▶ **Task statement**
Check the material that follows for the word "depth" and say how many lines contain it, with no other words.

*** Opening Record extracts ***

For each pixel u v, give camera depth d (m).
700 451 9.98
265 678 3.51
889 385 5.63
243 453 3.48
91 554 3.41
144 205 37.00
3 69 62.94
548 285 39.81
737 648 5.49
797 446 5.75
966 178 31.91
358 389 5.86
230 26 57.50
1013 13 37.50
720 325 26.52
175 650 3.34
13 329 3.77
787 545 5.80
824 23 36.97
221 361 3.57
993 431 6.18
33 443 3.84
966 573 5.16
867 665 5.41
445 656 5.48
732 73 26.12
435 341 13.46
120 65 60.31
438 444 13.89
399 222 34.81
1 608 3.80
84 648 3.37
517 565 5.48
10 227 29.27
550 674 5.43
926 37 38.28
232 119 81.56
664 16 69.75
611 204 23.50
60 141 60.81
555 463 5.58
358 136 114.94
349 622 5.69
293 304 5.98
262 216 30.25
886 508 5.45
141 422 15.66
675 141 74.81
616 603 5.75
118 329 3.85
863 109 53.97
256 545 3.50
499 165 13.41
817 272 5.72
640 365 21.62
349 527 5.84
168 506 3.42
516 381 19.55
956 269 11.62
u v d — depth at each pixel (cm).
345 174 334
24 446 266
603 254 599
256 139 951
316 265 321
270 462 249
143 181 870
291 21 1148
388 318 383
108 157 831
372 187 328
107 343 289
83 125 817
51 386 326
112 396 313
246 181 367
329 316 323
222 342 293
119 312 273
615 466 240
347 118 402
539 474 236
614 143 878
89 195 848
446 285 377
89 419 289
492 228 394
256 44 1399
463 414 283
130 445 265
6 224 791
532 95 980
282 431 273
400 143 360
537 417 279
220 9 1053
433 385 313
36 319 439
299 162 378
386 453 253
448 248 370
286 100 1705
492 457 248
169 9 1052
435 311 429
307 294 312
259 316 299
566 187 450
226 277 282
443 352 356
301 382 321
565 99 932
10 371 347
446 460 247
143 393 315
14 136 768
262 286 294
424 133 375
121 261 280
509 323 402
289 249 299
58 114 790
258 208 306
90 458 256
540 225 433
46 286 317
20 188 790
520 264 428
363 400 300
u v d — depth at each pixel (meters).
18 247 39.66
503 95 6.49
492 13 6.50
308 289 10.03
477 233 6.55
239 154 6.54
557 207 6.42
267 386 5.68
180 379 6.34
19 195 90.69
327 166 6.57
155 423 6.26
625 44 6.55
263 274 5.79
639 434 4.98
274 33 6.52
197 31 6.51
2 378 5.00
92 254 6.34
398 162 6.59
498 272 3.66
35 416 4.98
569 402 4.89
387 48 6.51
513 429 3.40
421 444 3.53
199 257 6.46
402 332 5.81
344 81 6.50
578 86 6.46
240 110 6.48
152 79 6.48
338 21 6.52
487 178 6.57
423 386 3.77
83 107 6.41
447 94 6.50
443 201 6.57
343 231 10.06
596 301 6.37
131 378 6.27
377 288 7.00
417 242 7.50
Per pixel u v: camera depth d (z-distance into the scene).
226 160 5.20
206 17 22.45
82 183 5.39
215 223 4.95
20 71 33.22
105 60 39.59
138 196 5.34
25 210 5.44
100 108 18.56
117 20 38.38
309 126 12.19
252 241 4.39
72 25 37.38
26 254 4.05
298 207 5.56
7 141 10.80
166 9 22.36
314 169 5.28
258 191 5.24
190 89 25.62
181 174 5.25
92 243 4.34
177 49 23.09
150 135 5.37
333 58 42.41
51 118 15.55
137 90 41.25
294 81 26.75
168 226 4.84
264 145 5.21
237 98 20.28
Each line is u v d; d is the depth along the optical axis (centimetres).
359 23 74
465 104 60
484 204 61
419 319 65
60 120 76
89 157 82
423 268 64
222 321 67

*** Closing Record extracts ***

▶ **Solved problem**
5